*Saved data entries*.

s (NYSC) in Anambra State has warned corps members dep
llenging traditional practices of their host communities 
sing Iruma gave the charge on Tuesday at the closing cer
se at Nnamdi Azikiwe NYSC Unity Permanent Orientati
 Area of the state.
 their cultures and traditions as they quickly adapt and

*PROBLEM DESCRIPTION*.
Write the lines out verbatim, from the one with "se at Nnamdi" through the last line of the entries, and stop there.

*TASK RESULT*.
se at Nnamdi Azikiwe NYSC Unity Permanent Orientati
 Area of the state.
 their cultures and traditions as they quickly adapt and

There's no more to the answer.